The system uses Mindstar Productions' Cinergy Motion Picture
Production System On-Set Module to integrate metadata—timecode,
director's comments, location, lens/filters, actors and circled
takes—into the HD footage, making it immediately accessible to an
editor in post-production. Playback is done on an enhanced PC
version of Panasonic Broadcast's iDVR-100/200.
Quandt said DVD-RAM is the format of choice because of its
random-access capabilities and relatively low cost when compared to
digital VHS tape. "High-definition video playback devices are very
expensive to rent, so that can be cost-prohibitive," he said. "And
DVD-R isn't a true random-access format. Plus, the throughput on
DVD-RAM is sufficient for digital high definition."

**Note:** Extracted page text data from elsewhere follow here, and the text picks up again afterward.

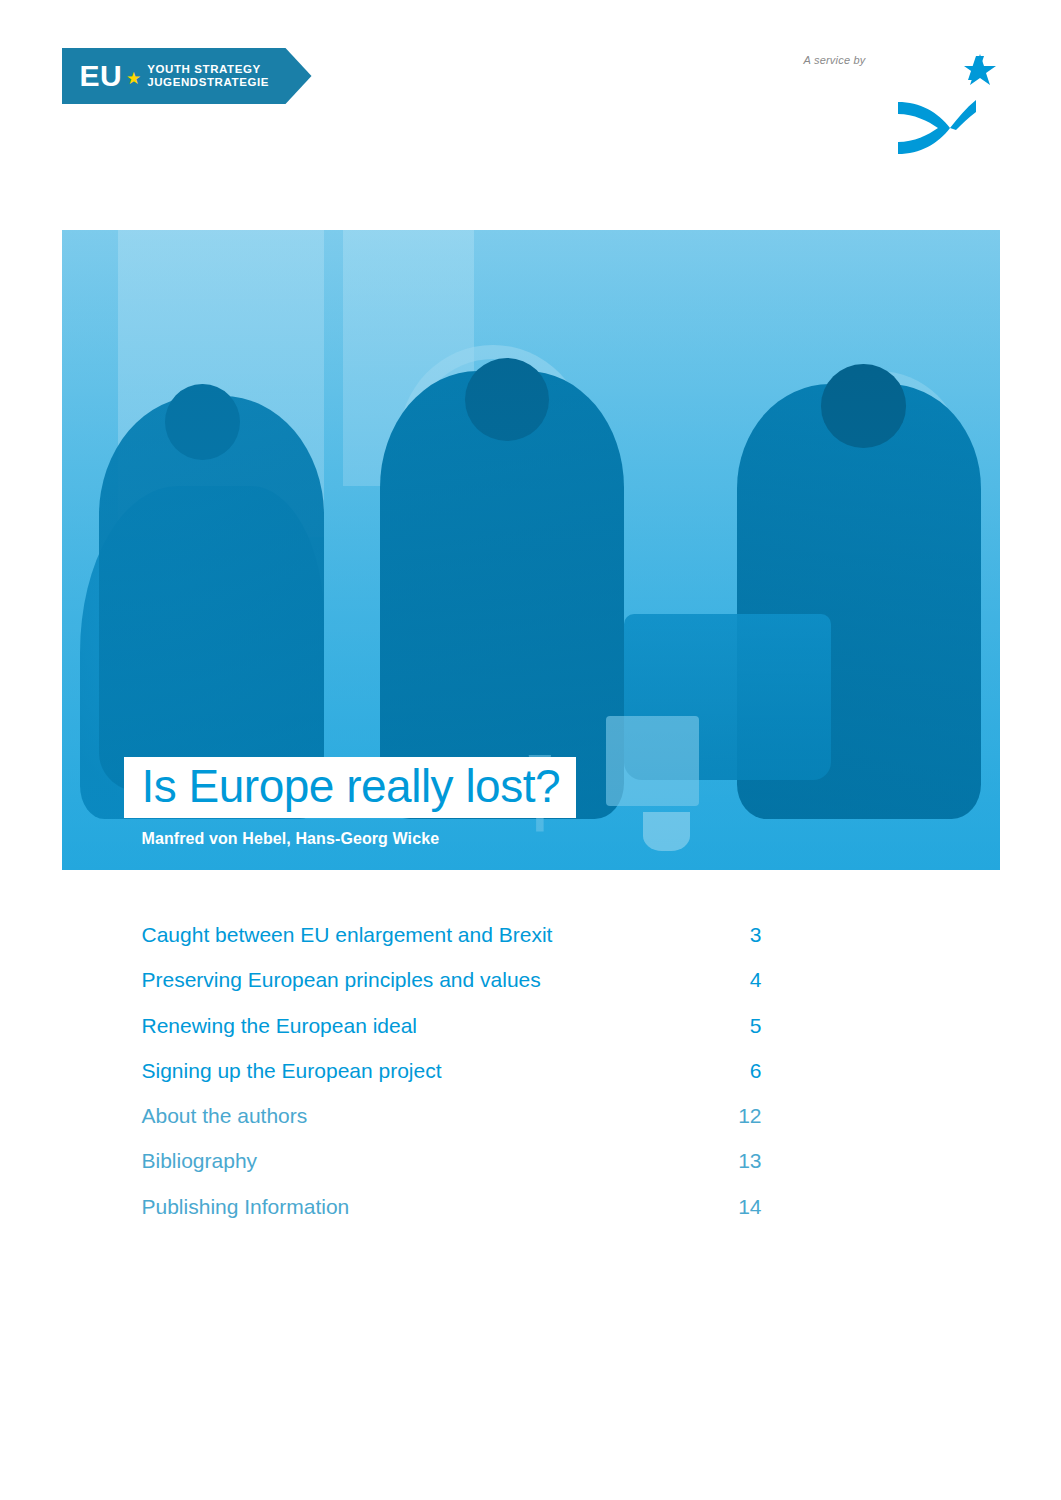EU ★ YOUTH STRATEGY JUGENDSTRATEGIE
A service by
Is Europe really lost?
Manfred von Hebel, Hans-Georg Wicke
Caught between EU enlargement and Brexit 3
Preserving European principles and values 4
Renewing the European ideal 5
Signing up the European project 6
About the authors 12
Bibliography 13
Publishing Information 14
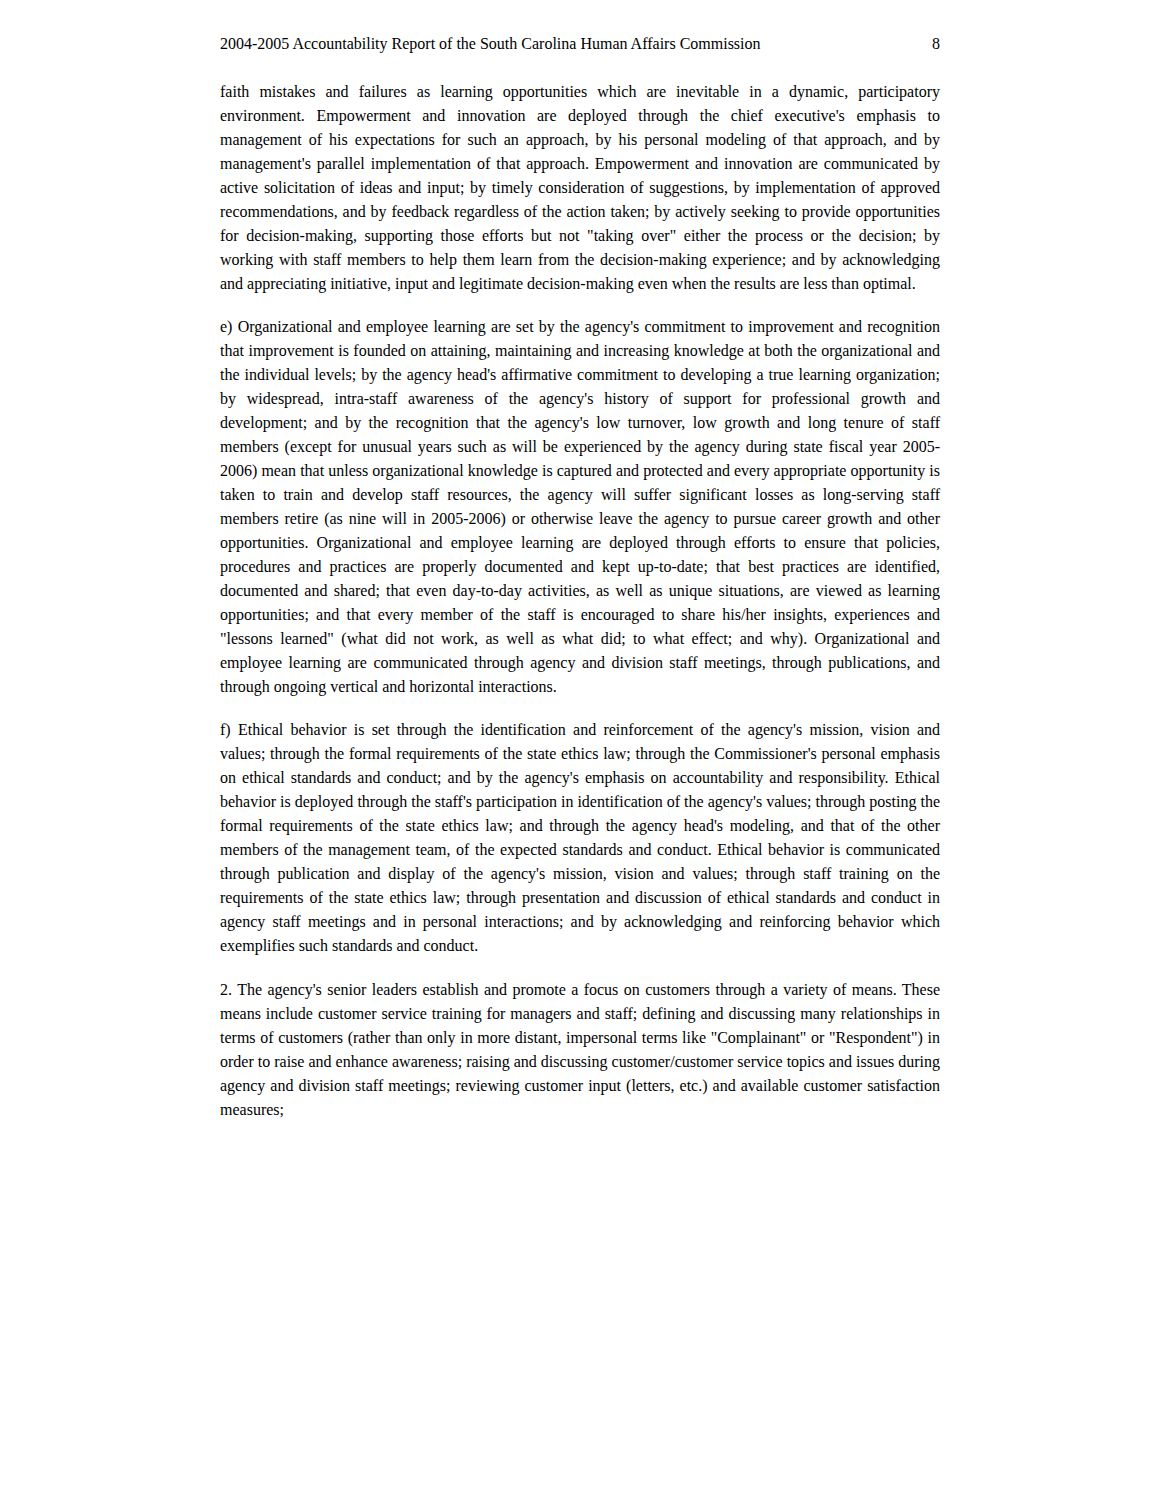2004-2005 Accountability Report of the South Carolina Human Affairs Commission 8
faith mistakes and failures as learning opportunities which are inevitable in a dynamic, participatory environment. Empowerment and innovation are deployed through the chief executive's emphasis to management of his expectations for such an approach, by his personal modeling of that approach, and by management's parallel implementation of that approach. Empowerment and innovation are communicated by active solicitation of ideas and input; by timely consideration of suggestions, by implementation of approved recommendations, and by feedback regardless of the action taken; by actively seeking to provide opportunities for decision-making, supporting those efforts but not "taking over" either the process or the decision; by working with staff members to help them learn from the decision-making experience; and by acknowledging and appreciating initiative, input and legitimate decision-making even when the results are less than optimal.
e) Organizational and employee learning are set by the agency's commitment to improvement and recognition that improvement is founded on attaining, maintaining and increasing knowledge at both the organizational and the individual levels; by the agency head's affirmative commitment to developing a true learning organization; by widespread, intra-staff awareness of the agency's history of support for professional growth and development; and by the recognition that the agency's low turnover, low growth and long tenure of staff members (except for unusual years such as will be experienced by the agency during state fiscal year 2005-2006) mean that unless organizational knowledge is captured and protected and every appropriate opportunity is taken to train and develop staff resources, the agency will suffer significant losses as long-serving staff members retire (as nine will in 2005-2006) or otherwise leave the agency to pursue career growth and other opportunities. Organizational and employee learning are deployed through efforts to ensure that policies, procedures and practices are properly documented and kept up-to-date; that best practices are identified, documented and shared; that even day-to-day activities, as well as unique situations, are viewed as learning opportunities; and that every member of the staff is encouraged to share his/her insights, experiences and "lessons learned" (what did not work, as well as what did; to what effect; and why). Organizational and employee learning are communicated through agency and division staff meetings, through publications, and through ongoing vertical and horizontal interactions.
f) Ethical behavior is set through the identification and reinforcement of the agency's mission, vision and values; through the formal requirements of the state ethics law; through the Commissioner's personal emphasis on ethical standards and conduct; and by the agency's emphasis on accountability and responsibility. Ethical behavior is deployed through the staff's participation in identification of the agency's values; through posting the formal requirements of the state ethics law; and through the agency head's modeling, and that of the other members of the management team, of the expected standards and conduct. Ethical behavior is communicated through publication and display of the agency's mission, vision and values; through staff training on the requirements of the state ethics law; through presentation and discussion of ethical standards and conduct in agency staff meetings and in personal interactions; and by acknowledging and reinforcing behavior which exemplifies such standards and conduct.
2. The agency's senior leaders establish and promote a focus on customers through a variety of means. These means include customer service training for managers and staff; defining and discussing many relationships in terms of customers (rather than only in more distant, impersonal terms like "Complainant" or "Respondent") in order to raise and enhance awareness; raising and discussing customer/customer service topics and issues during agency and division staff meetings; reviewing customer input (letters, etc.) and available customer satisfaction measures;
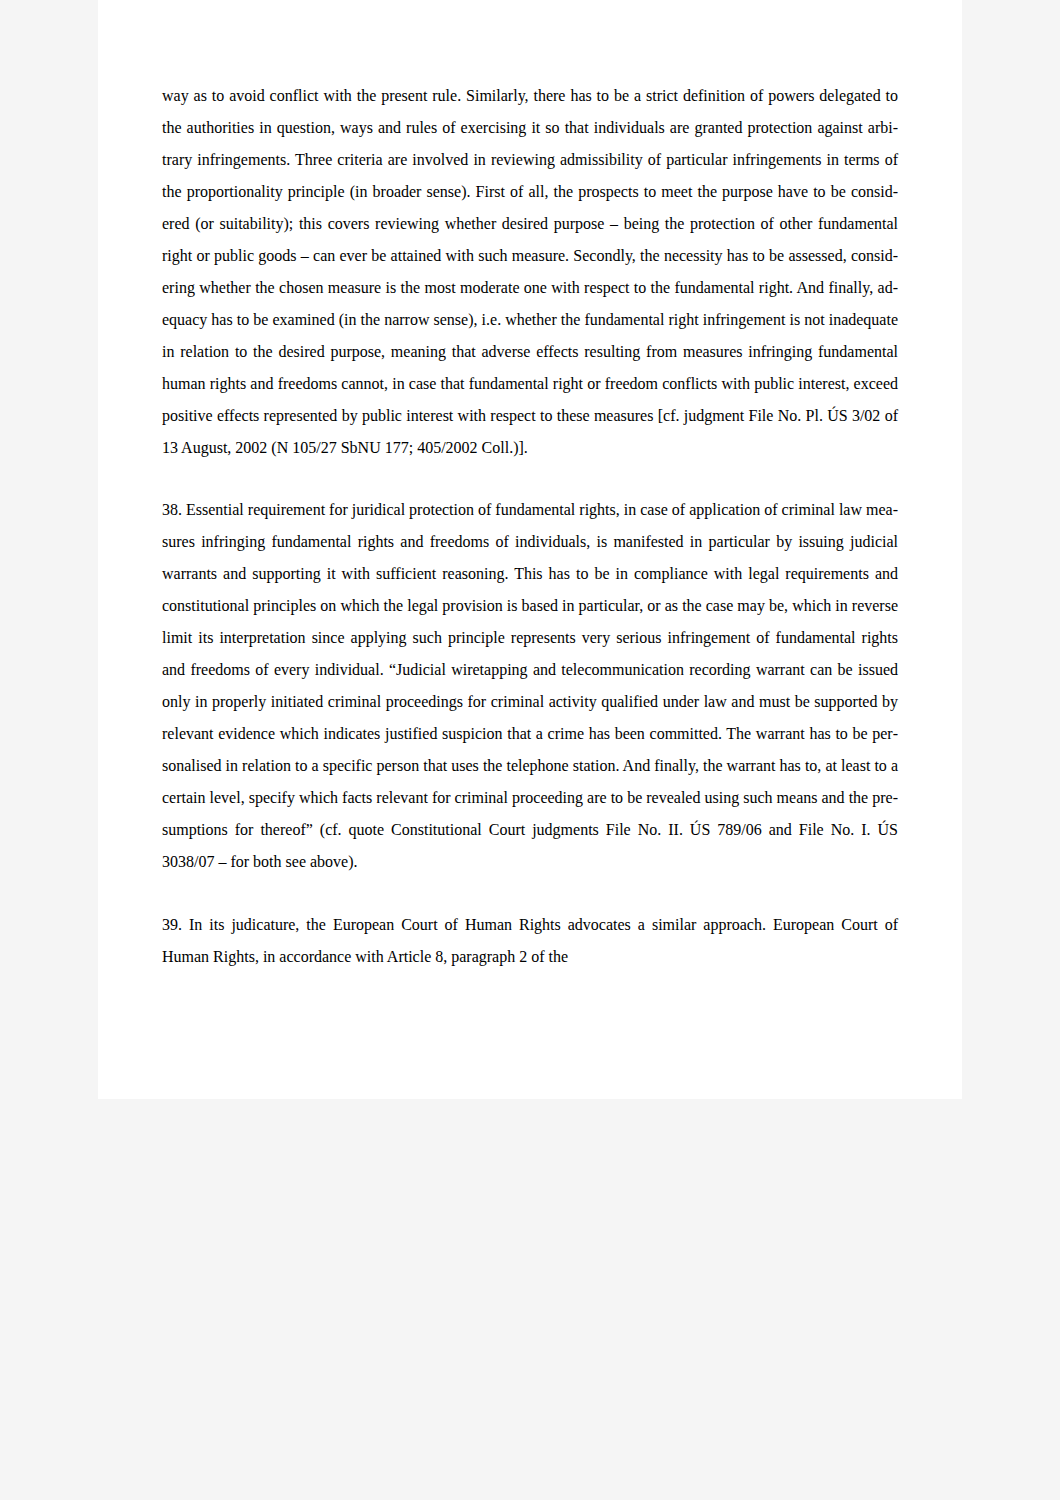way as to avoid conflict with the present rule. Similarly, there has to be a strict definition of powers delegated to the authorities in question, ways and rules of exercising it so that individuals are granted protection against arbitrary infringements. Three criteria are involved in reviewing admissibility of particular infringements in terms of the proportionality principle (in broader sense). First of all, the prospects to meet the purpose have to be considered (or suitability); this covers reviewing whether desired purpose – being the protection of other fundamental right or public goods – can ever be attained with such measure. Secondly, the necessity has to be assessed, considering whether the chosen measure is the most moderate one with respect to the fundamental right. And finally, adequacy has to be examined (in the narrow sense), i.e. whether the fundamental right infringement is not inadequate in relation to the desired purpose, meaning that adverse effects resulting from measures infringing fundamental human rights and freedoms cannot, in case that fundamental right or freedom conflicts with public interest, exceed positive effects represented by public interest with respect to these measures [cf. judgment File No. Pl. ÚS 3/02 of 13 August, 2002 (N 105/27 SbNU 177; 405/2002 Coll.)].
38. Essential requirement for juridical protection of fundamental rights, in case of application of criminal law measures infringing fundamental rights and freedoms of individuals, is manifested in particular by issuing judicial warrants and supporting it with sufficient reasoning. This has to be in compliance with legal requirements and constitutional principles on which the legal provision is based in particular, or as the case may be, which in reverse limit its interpretation since applying such principle represents very serious infringement of fundamental rights and freedoms of every individual. “Judicial wiretapping and telecommunication recording warrant can be issued only in properly initiated criminal proceedings for criminal activity qualified under law and must be supported by relevant evidence which indicates justified suspicion that a crime has been committed. The warrant has to be personalised in relation to a specific person that uses the telephone station. And finally, the warrant has to, at least to a certain level, specify which facts relevant for criminal proceeding are to be revealed using such means and the presumptions for thereof” (cf. quote Constitutional Court judgments File No. II. ÚS 789/06 and File No. I. ÚS 3038/07 – for both see above).
39. In its judicature, the European Court of Human Rights advocates a similar approach. European Court of Human Rights, in accordance with Article 8, paragraph 2 of the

It's also the industry standard, according to Quandt, even though
not everyone in the movie industry realizes it. "We were setting up
with a company in New York that said their regular video supply
house was having trouble tracking down some DVD-RAM media, and that
it would cost about $50 a unit," Quandt laughed. "I said, 'Did you
try CompUSA?' They're not used to media being both standard and
widely available."
The Heuris/Cohen Digital Dailies post-production system might
save money in labor, time and film—Heuris estimates it can help a
moviemaker save up to $300,000 on a Hollywood feature—but it's still
not cheap. The system rents out for $2200/week, and includes a
Tandberg M5820 HD multiformat MPEG-2 encoder, an ASI capture
station, DVD-RAM recorder, and flat-panel display. A studio playback
system, which includes just a PC with a DVD-RAM drive and monitor,
rents for $300/week, while a complete on-location playback
system—including a 7'6"x10' Dalite front-projection screen, JVC
video projector, and powered speakers—rents for $1,000/week. Plasma
displays also are available for an additional $500/week.
The Digital Dailies solution was first used on the Richard Gere
thriller The Mothman Prophecies (where digital playback also
was used at early audience test screenings), and Mothman
director Mark Pellington said "he'll never do it any other way,"
according to Quandt. More recently, it's been used on the set of the
martial-arts movie Bulletproof Monk and The Human
Stain, the film adaptation of a Philip Roth novel, starring
Nicole Kidman and Anthony Hopkins, due in 2003.